What Constitutes “Decided”?
Setting aside whether “Federal Court” and International Trade Commission (ITC) decisions should preclude IPR or PGR, the bill as written poses questions as to the types of decisions that should be afforded such effect.
For example, IPR or PGR would be barred (or terminated) based on “a final judgment . . . that decides the validity of the patent claim with respect to section 102 or 103.” It is unclear, however, what constitutes “deciding.” Overwhelmingly, patent cases resolve in settlement and entry of agreed judgments, and it is not uncommon for such agreed judgments to include acknowledgments of patent validity. Would such cases operate to bar or terminate IPR or PGR, or would something more—an adjudication on the merits—be necessary?
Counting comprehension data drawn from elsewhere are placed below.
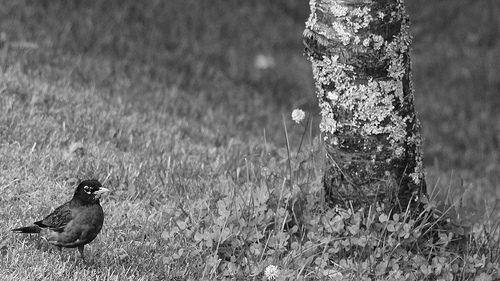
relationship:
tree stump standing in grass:
[302, 0, 440, 237] [1, 1, 484, 278]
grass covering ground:
[1, 1, 484, 278] [2, 2, 498, 280]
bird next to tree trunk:
[10, 180, 109, 266] [302, 0, 431, 218]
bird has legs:
[10, 180, 109, 266] [55, 245, 90, 266]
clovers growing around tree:
[158, 170, 498, 279] [300, 0, 447, 232]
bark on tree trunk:
[300, 2, 431, 222] [302, 0, 431, 218]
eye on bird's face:
[84, 182, 93, 194] [69, 179, 111, 202]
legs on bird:
[54, 246, 99, 268] [11, 174, 112, 268]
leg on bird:
[53, 247, 67, 264] [11, 174, 112, 268]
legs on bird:
[76, 246, 86, 258] [11, 174, 112, 268]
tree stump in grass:
[302, 0, 440, 237] [1, 1, 484, 278]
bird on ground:
[10, 180, 109, 266] [2, 2, 498, 280]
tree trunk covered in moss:
[336, 25, 438, 200] [346, 80, 402, 134]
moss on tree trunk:
[348, 84, 397, 147] [299, 14, 432, 211]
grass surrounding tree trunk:
[1, 1, 484, 278] [303, 16, 446, 198]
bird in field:
[26, 170, 104, 240] [44, 96, 256, 264]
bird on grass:
[10, 180, 109, 266] [45, 97, 300, 246]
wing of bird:
[38, 209, 75, 226] [30, 171, 124, 258]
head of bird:
[72, 176, 107, 202] [31, 175, 138, 249]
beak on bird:
[94, 186, 109, 195] [21, 173, 129, 261]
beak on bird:
[94, 182, 109, 195] [20, 177, 112, 265]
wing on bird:
[33, 210, 75, 227] [26, 168, 124, 254]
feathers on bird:
[14, 207, 45, 228] [18, 167, 113, 258]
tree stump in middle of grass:
[302, 0, 440, 237] [1, 1, 484, 278]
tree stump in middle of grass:
[302, 0, 418, 184] [1, 1, 484, 278]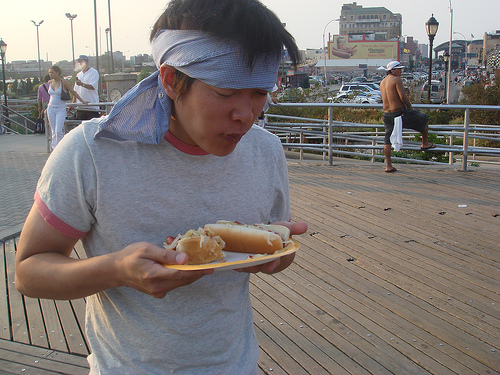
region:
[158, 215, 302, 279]
Hot dogs on plate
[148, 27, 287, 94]
Bandana tied on head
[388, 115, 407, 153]
White t-shirt hanging from pocket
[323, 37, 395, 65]
Billboard advertising hotdog and soda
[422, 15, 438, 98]
Lamp post on street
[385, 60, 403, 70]
White baseball cap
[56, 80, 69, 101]
Black purse on shoulder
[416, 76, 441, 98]
Van driving on road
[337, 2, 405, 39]
Tall building on horizon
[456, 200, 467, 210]
Litter on boardwalk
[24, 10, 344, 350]
the man is eating hotdogs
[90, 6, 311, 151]
the man is wearing a blue bandana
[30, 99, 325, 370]
the man is wearing a gray shirt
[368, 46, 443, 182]
the man is wearing a white hat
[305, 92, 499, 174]
the railing is gray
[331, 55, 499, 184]
the man has his foot on the railing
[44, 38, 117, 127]
the man in the white shirt is smoking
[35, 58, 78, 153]
the woman is wearing white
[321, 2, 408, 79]
there is a billboard on the background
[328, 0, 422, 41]
there is a building in the background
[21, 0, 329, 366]
A boy eating hot dogs.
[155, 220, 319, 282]
Plate with hot dogs.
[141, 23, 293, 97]
Scarf tied around boy's head.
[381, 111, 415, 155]
White shirt hanging out of man's back pocket.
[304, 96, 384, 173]
Metal railing along boardwalk.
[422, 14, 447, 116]
Lamp post on boardwalk.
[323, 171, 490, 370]
Wood planks of boardwalk.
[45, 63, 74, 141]
Woman carrying black purse.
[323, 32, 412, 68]
A yellow and red billboard.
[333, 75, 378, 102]
Cars in a parking lot.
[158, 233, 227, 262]
Half-eaten hot dog on plate.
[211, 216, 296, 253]
Complete hot dog on plate.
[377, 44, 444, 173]
Man with no shirt on wearing a white hat.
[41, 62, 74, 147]
Woman wearing white pants and tank top.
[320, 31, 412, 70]
Red and yellow hot dog advertisement sign.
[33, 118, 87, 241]
Left t-shirt sleeve of man eating hot dogs.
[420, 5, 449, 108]
Black light pole in front of man with no shirt on.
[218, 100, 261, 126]
Nose of man eating hot dogs on plate.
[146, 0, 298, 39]
Black hair of man eating hot dogs on plate.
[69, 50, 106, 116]
Man in white t-shirt behind woman wearing white pants.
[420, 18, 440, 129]
Light pole surrounded by shrubs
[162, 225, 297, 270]
Hotdogs on a paper plate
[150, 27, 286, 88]
Head band made out of a shirt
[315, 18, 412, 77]
Advertising billboard on the side of building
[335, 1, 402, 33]
Building behind a large billboard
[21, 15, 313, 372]
Asian Man eating a plate full of hotdogs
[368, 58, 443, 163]
Man with no shirt on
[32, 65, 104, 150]
3 people standing in a group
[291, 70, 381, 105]
Parking Lot with many cars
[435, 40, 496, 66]
Several buildings in a row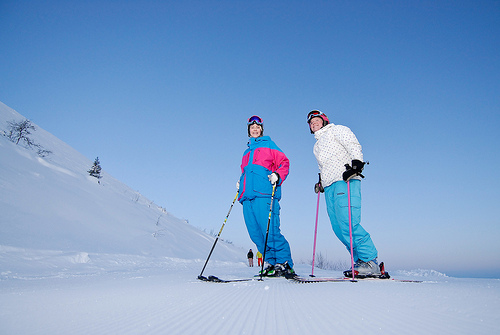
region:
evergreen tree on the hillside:
[89, 156, 101, 176]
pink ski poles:
[311, 183, 356, 277]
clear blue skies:
[0, 0, 490, 255]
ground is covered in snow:
[1, 104, 495, 334]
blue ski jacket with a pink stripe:
[238, 137, 288, 199]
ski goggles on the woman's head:
[305, 111, 327, 122]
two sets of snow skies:
[200, 270, 389, 282]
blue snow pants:
[321, 179, 377, 261]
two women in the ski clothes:
[203, 108, 423, 283]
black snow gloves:
[342, 159, 363, 180]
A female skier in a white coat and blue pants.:
[306, 108, 382, 279]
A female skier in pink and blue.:
[235, 114, 295, 279]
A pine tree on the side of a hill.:
[86, 155, 101, 179]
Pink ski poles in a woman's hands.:
[309, 170, 355, 281]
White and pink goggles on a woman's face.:
[304, 107, 330, 121]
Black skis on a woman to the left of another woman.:
[196, 272, 296, 282]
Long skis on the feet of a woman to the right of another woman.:
[288, 270, 424, 282]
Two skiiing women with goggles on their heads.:
[235, 108, 381, 275]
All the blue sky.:
[1, 1, 499, 267]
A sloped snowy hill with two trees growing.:
[0, 98, 250, 262]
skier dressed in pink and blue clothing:
[236, 114, 301, 279]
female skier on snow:
[238, 113, 300, 280]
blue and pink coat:
[236, 136, 293, 203]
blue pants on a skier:
[235, 197, 296, 260]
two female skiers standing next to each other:
[195, 106, 427, 288]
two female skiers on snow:
[196, 106, 427, 291]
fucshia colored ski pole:
[341, 175, 363, 282]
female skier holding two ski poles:
[303, 107, 395, 284]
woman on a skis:
[298, 106, 394, 283]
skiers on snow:
[196, 107, 394, 284]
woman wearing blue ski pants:
[242, 197, 309, 278]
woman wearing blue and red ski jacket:
[235, 143, 282, 211]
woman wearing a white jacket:
[307, 130, 372, 184]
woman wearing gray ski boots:
[340, 259, 385, 278]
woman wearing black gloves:
[343, 155, 370, 180]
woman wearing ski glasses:
[246, 113, 263, 126]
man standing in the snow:
[237, 241, 271, 270]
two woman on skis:
[212, 87, 391, 317]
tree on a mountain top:
[86, 153, 103, 185]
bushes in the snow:
[1, 108, 55, 164]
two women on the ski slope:
[195, 109, 426, 283]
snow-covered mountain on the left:
[3, 99, 256, 262]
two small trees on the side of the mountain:
[13, 118, 103, 179]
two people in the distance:
[245, 248, 264, 265]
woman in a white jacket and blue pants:
[308, 108, 388, 280]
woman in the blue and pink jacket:
[240, 112, 297, 279]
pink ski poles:
[309, 175, 355, 280]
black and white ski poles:
[200, 184, 276, 278]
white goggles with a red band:
[307, 109, 327, 131]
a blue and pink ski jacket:
[236, 138, 290, 199]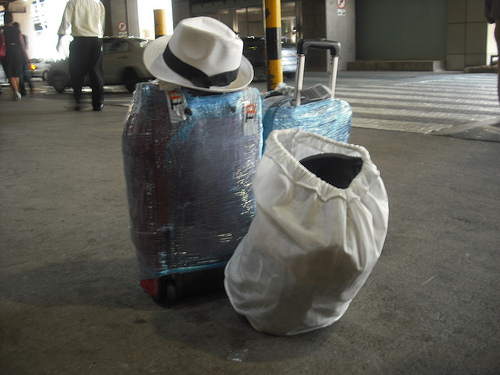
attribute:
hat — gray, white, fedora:
[139, 8, 254, 103]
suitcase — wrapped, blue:
[118, 71, 261, 343]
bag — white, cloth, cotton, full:
[247, 130, 387, 351]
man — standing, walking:
[54, 2, 120, 119]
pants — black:
[65, 37, 109, 112]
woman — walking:
[0, 15, 34, 103]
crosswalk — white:
[380, 68, 499, 138]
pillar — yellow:
[258, 0, 284, 92]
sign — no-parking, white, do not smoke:
[336, 2, 348, 13]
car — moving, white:
[48, 36, 148, 102]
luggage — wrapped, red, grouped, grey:
[257, 66, 361, 142]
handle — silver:
[290, 32, 347, 114]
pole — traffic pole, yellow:
[262, 11, 285, 87]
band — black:
[164, 49, 235, 95]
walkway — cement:
[7, 107, 133, 352]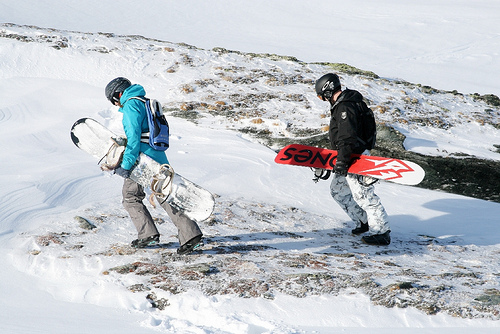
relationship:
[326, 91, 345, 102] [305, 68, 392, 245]
neck of man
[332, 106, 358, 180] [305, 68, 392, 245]
arm of man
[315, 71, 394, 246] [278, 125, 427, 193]
man with snowboard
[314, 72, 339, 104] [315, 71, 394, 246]
head of man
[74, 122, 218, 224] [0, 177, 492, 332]
snowboard with snow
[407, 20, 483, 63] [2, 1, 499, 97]
clouds in sky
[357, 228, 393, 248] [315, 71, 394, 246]
foot of a man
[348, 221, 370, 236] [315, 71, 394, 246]
foot of a man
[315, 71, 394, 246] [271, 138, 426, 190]
man wearing pants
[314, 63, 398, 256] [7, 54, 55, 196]
man in snow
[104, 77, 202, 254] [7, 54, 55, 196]
man in snow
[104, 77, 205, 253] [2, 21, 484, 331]
man in snow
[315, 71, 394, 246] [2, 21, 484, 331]
man in snow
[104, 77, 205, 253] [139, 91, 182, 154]
man wears backpack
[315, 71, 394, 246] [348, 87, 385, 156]
man wears backpack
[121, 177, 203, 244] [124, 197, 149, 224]
man`s pant has part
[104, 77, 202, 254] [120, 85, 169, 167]
man has jacket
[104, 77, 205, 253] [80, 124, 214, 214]
man with snowboard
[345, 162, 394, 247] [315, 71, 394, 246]
leg belonging to man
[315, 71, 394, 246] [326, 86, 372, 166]
man wearing coat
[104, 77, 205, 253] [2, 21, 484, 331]
man walking on snow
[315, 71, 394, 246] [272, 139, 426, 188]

Even if limited to merits decisions, in what circumstances is validity decided? Patents are presumed valid, and in litigation the burden is on challengers to prove invalidity. Judgments that challengers did not carry that burden—that they did not prove invalidity—stand for nothing more than that the patents are not invalid. They do not necessarily equate with conclusions that the patents are valid. Would affirmative findings of patent validity be necessary to invoke the provisions of sections 102(h) and 103(h)?
The bill also does not specify whether validity determinations would operate to bar or terminate proceedings only as to the grounds that were before the federal court / ITC. While other parts of the STRONGER Patents Act impose estoppel provisions based on any ground that was raised or could have been raised in prior proceedings before the Patent Office, sections 102(h) and 103(h) state only that they are applicable when there is a validity determination with respect to anticipation or obviousness. Perhaps the intent is to bar any subsequent IPRs or PGRs, regardless of ground, although such a result would seem incongruent, particularly in view of the fact that PGRs are not limited to anticipation and obviousness questions.
Lastly, the legislation appears to be internally inconsistent with respect to the finality that is necessary to bar institutions. While subparagraphs (c)(2) would have pending IPRs or PGRs stayed pending the appeal of validity decisions, and terminated only if they were upheld, subparagraph (c)(1)(B) would appear to bar institutions regardless of the appellate posture. If the intent is to give effect to decisions that have been affirmed, or that could have been appealed but for which the time to appeal has run, further clarification may be appropriate.
A Closer Look May Be Needed
Regardless of whether the reforms contemplated by the STRONGER Patents Act are well advised—and there are many interesting proposals, from splitting institution panels from decision panels, to giving the Federal Trade Commission power to police “bad trolls,” and the aforementioned changes to the availability of injunctive relief, the susceptibility of patents to “serial” challenges, and the burden of proof in PTAB proceedings—the current version of the “Federal Court Validity Determinations” provisions could benefit from closer consideration.